Instructions to follow - After locating the line that contains "las solicitudes HTTP**" in the records below, write out exactly that line and each line after it through the one that contains "Aunque pudiéramos pensar", and nothing else.

---*---

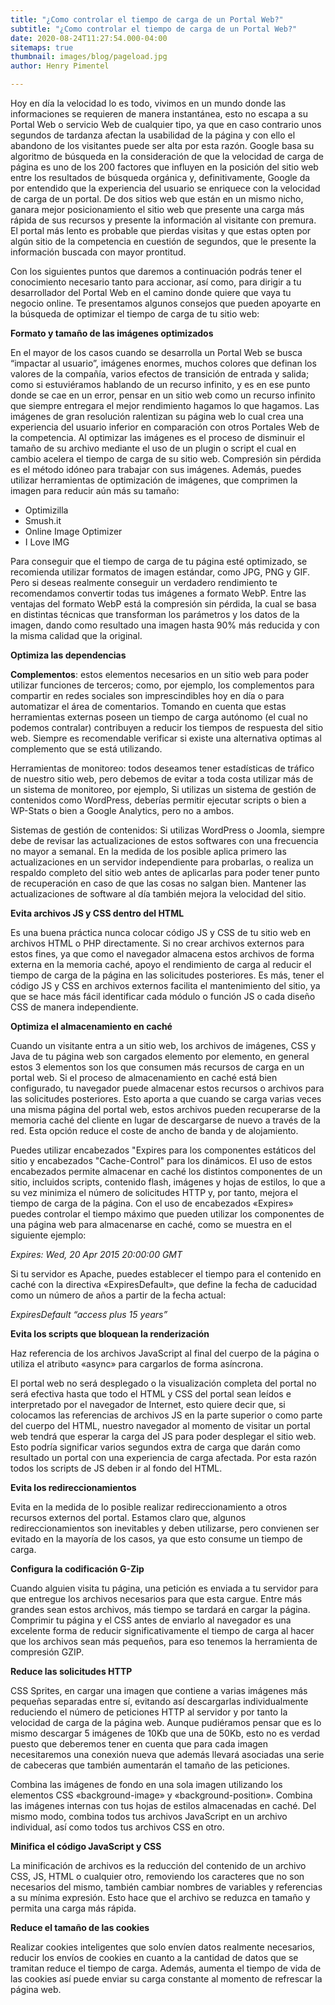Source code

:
 ```yaml
---
title: "¿Como controlar el tiempo de carga de un Portal Web?"
subtitle: "¿Como controlar el tiempo de carga de un Portal Web?"
date: 2020-08-24T11:27:54.000-04:00
sitemaps: true
thumbnail: images/blog/pageload.jpg
author: Henry Pimentel

---
```

Hoy en día la velocidad lo es todo, vivimos en un mundo donde las informaciones se requieren de manera instantánea, esto no escapa a su Portal Web o servicio Web de cualquier tipo, ya que en caso contrario unos segundos de tardanza afectan la usabilidad de la página y con ello el abandono de los visitantes puede ser alta por esta razón. Google basa su algoritmo de búsqueda en la consideración de que la velocidad de carga de página es uno de los 200 factores que influyen en la posición del sitio web entre los resultados de búsqueda orgánica y, definitivamente, Google da por entendido que la experiencia del usuario se enriquece con la velocidad de carga de un portal. De dos sitios web que están en un mismo nicho, ganara mejor posicionamiento el sitio web que presente una carga más rápida de sus recursos y presente la información al visitante con premura. El portal más lento es probable que pierdas visitas y que estas opten por algún sitio de la competencia en cuestión de segundos, que le presente la información buscada con mayor prontitud.

Con los siguientes puntos que daremos a continuación podrás tener el conocimiento necesario tanto para accionar, así como, para dirigir a tu desarrollador del Portal Web en el camino donde quiere que vaya tu negocio online. Te presentamos algunos consejos que pueden apoyarte en la búsqueda de optimizar el tiempo de carga de tu sitio web:

**Formato y tamaño de las imágenes optimizados**

En el mayor de los casos cuando se desarrolla un Portal Web se busca “impactar al usuario”, imágenes enormes, muchos colores que definan los valores de la compañía, varios efectos de transición de entrada y salida; como si estuviéramos hablando de un recurso infinito, y es en ese punto donde se cae en un error, pensar en un sitio web como un recurso infinito que siempre entregara el mejor rendimiento hagamos lo que hagamos.
Las imágenes de gran resolución ralentizan su página web lo cual crea una experiencia del usuario inferior en comparación con otros Portales Web de la competencia. Al optimizar las imágenes es el proceso de disminuir el tamaño de su archivo mediante el uso de un plugin o script el cual en cambio acelera el tiempo de carga de su sitio web. Compresión sin pérdida es el método idóneo para trabajar con sus imágenes.
Además, puedes utilizar herramientas de optimización de imágenes, que comprimen la imagen para reducir aún más su tamaño:

* Optimizilla
* Smush.it
* Online Image Optimizer
* I Love IMG

Para conseguir que el tiempo de carga de tu página esté optimizado, se recomienda utilizar formatos de imagen estándar, como JPG, PNG y GIF. Pero si deseas realmente conseguir un verdadero rendimiento te recomendamos convertir todas tus imágenes a formato WebP.
Entre las ventajas del formato WebP está la compresión sin pérdida, la cual se basa en distintas técnicas que transforman los parámetros y los datos de la imagen, dando como resultado una imagen hasta 90% más reducida y con la misma calidad que la original.

**Optimiza las dependencias**

**Complementos**: estos elementos necesarios en un sitio web para poder utilizar funciones de terceros; como, por ejemplo, los complementos para compartir en redes sociales son imprescindibles hoy en día o para automatizar el área de comentarios. Tomando en cuenta que estas herramientas externas poseen un tiempo de carga autónomo (el cual no podemos contralar) contribuyen a reducir los tiempos de respuesta del sitio web. Siempre es recomendable verificar si existe una alternativa optimas al complemento que se está utilizando.

Herramientas de monitoreo: todos deseamos tener estadísticas de tráfico de nuestro sitio web, pero debemos de evitar a toda costa utilizar más de un sistema de monitoreo, por ejemplo, Si utilizas un sistema de gestión de contenidos como WordPress, deberías permitir ejecutar scripts o bien a WP-Stats o bien a Google Analytics, pero no a ambos.

Sistemas de gestión de contenidos: Si utilizas WordPress o Joomla, siempre debe de revisar las actualizaciones de estos softwares con una frecuencia no mayor a semanal. En la medida de los posible aplica primero las actualizaciones en un servidor independiente para probarlas, o realiza un respaldo completo del sitio web antes de aplicarlas para poder tener punto de recuperación en caso de que las cosas no salgan bien. Mantener las actualizaciones de software al día también mejora la velocidad del sitio.

**Evita archivos JS y CSS dentro del HTML**

Es una buena práctica nunca colocar código JS y CSS de tu sitio web en archivos HTML o PHP directamente. Si no crear archivos externos para estos fines, ya que como el navegador almacena estos archivos de forma externa en la memoria caché, apoyo el rendimiento de carga al reducir el tiempo de carga de la página en las solicitudes posteriores. Es más, tener el código JS y CSS en archivos externos facilita el mantenimiento del sitio, ya que se hace más fácil identificar cada módulo o función JS o cada diseño CSS de manera independiente.

**Optimiza el almacenamiento en caché**

Cuando un visitante entra a un sitio web, los archivos de imágenes, CSS y Java de tu página web son cargados elemento por elemento, en general estos 3 elementos son los que consumen más recursos de carga en un portal web. Si el proceso de almacenamiento en caché está bien configurado, tu navegador puede almacenar estos recursos o archivos para las solicitudes posteriores. Esto aporta a que cuando se carga varias veces una misma página del portal web, estos archivos pueden recuperarse de la memoria caché del cliente en lugar de descargarse de nuevo a través de la red. Esta opción reduce el coste de ancho de banda y de alojamiento.

Puedes utilizar encabezados "Expires para los componentes estáticos del sitio y encabezados "Cache-Control" para los dinámicos. El uso de estos encabezados permite almacenar en caché los distintos componentes de un sitio, incluidos scripts, contenido flash, imágenes y hojas de estilos, lo que a su vez minimiza el número de solicitudes HTTP y, por tanto, mejora el tiempo de carga de la página. Con el uso de encabezados «Expires» puedes controlar el tiempo máximo que pueden utilizar los componentes de una página web para almacenarse en caché, como se muestra en el siguiente ejemplo:

_Expires: Wed, 20 Apr 2015 20:00:00 GMT_

Si tu servidor es Apache, puedes establecer el tiempo para el contenido en caché con la directiva «ExpiresDefault», que define la fecha de caducidad como un número de años a partir de la fecha actual:

_ExpiresDefault “access plus 15 years”_

**Evita los scripts que bloquean la renderización**

Haz referencia de los archivos JavaScript al final del cuerpo de la página o utiliza el atributo «async» para cargarlos de forma asíncrona.

El portal web no será desplegado o la visualización completa del portal no será efectiva hasta que todo el HTML y CSS del portal sean leídos e interpretado por el navegador de Internet, esto quiere decir que, si colocamos las referencias de archivos JS en la parte superior o como parte del cuerpo del HTML, nuestro navegador al momento de visitar un portal web tendrá que esperar la carga del JS para poder desplegar el sitio web. Esto podría significar varios segundos extra de carga que darán como resultado un portal con una experiencia de carga afectada. Por esta razón todos los scripts de JS deben ir al fondo del HTML.

**Evita los redireccionamientos**

Evita en la medida de lo posible realizar redireccionamiento a otros recursos externos del portal. Estamos claro que, algunos redireccionamientos son inevitables y deben utilizarse, pero convienen ser evitado en la mayoría de los casos, ya que esto consume un tiempo de carga.

**Configura la codificación G-Zip**

Cuando alguien visita tu página, una petición es enviada a tu servidor para que entregue los archivos necesarios para que esta cargue. Entre más grandes sean estos archivos, más tiempo se tardará en cargar la página. Comprimir tu página y el CSS antes de enviarlo al navegador es una excelente forma de reducir significativamente el tiempo de carga al hacer que los archivos sean más pequeños, para eso tenemos la herramienta de compresión GZIP.

**Reduce las solicitudes HTTP**

CSS Sprites, en cargar una imagen que contiene a varias imágenes más pequeñas separadas entre sí, evitando así descargarlas individualmente reduciendo el número de peticiones HTTP al servidor y por tanto la velocidad de carga de la página web.
Aunque pudiéramos pensar que es lo mismo descargar 5 imágenes de 10Kb que una de 50Kb, esto no es verdad puesto que deberemos tener en cuenta que para cada imagen necesitaremos una conexión nueva que además llevará asociadas una serie de cabeceras que también aumentarán el tamaño de las peticiones.

Combina las imágenes de fondo en una sola imagen utilizando los elementos CSS «background-image» y «background-position». Combina las imágenes internas con tus hojas de estilos almacenadas en caché. Del mismo modo, combina todos tus archivos JavaScript en un archivo individual, así como todos tus archivos CSS en otro.

**Minifica el código JavaScript y CSS**

La minificación de archivos es la reducción del contenido de un archivo CSS, JS, HTML o cualquier otro, removiendo los caracteres que no son necesarios del mismo, también cambiar nombres de variables y referencias a su mínima expresión. Esto hace que el archivo se reduzca en tamaño y permita una carga más rápida.

**Reduce el tamaño de las cookies**

Realizar cookies inteligentes que solo envíen datos realmente necesarios, reducir los envíos de cookies en cuanto a la cantidad de datos que se tramitan reduce el tiempo de carga. Además, aumenta el tiempo de vida de las cookies así puede enviar su carga constante al momento de refrescar la página web.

---*---

Output of the task -
**Reduce las solicitudes HTTP**

CSS Sprites, en cargar una imagen que contiene a varias imágenes más pequeñas separadas entre sí, evitando así descargarlas individualmente reduciendo el número de peticiones HTTP al servidor y por tanto la velocidad de carga de la página web.
Aunque pudiéramos pensar que es lo mismo descargar 5 imágenes de 10Kb que una de 50Kb, esto no es verdad puesto que deberemos tener en cuenta que para cada imagen necesitaremos una conexión nueva que además llevará asociadas una serie de cabeceras que también aumentarán el tamaño de las peticiones.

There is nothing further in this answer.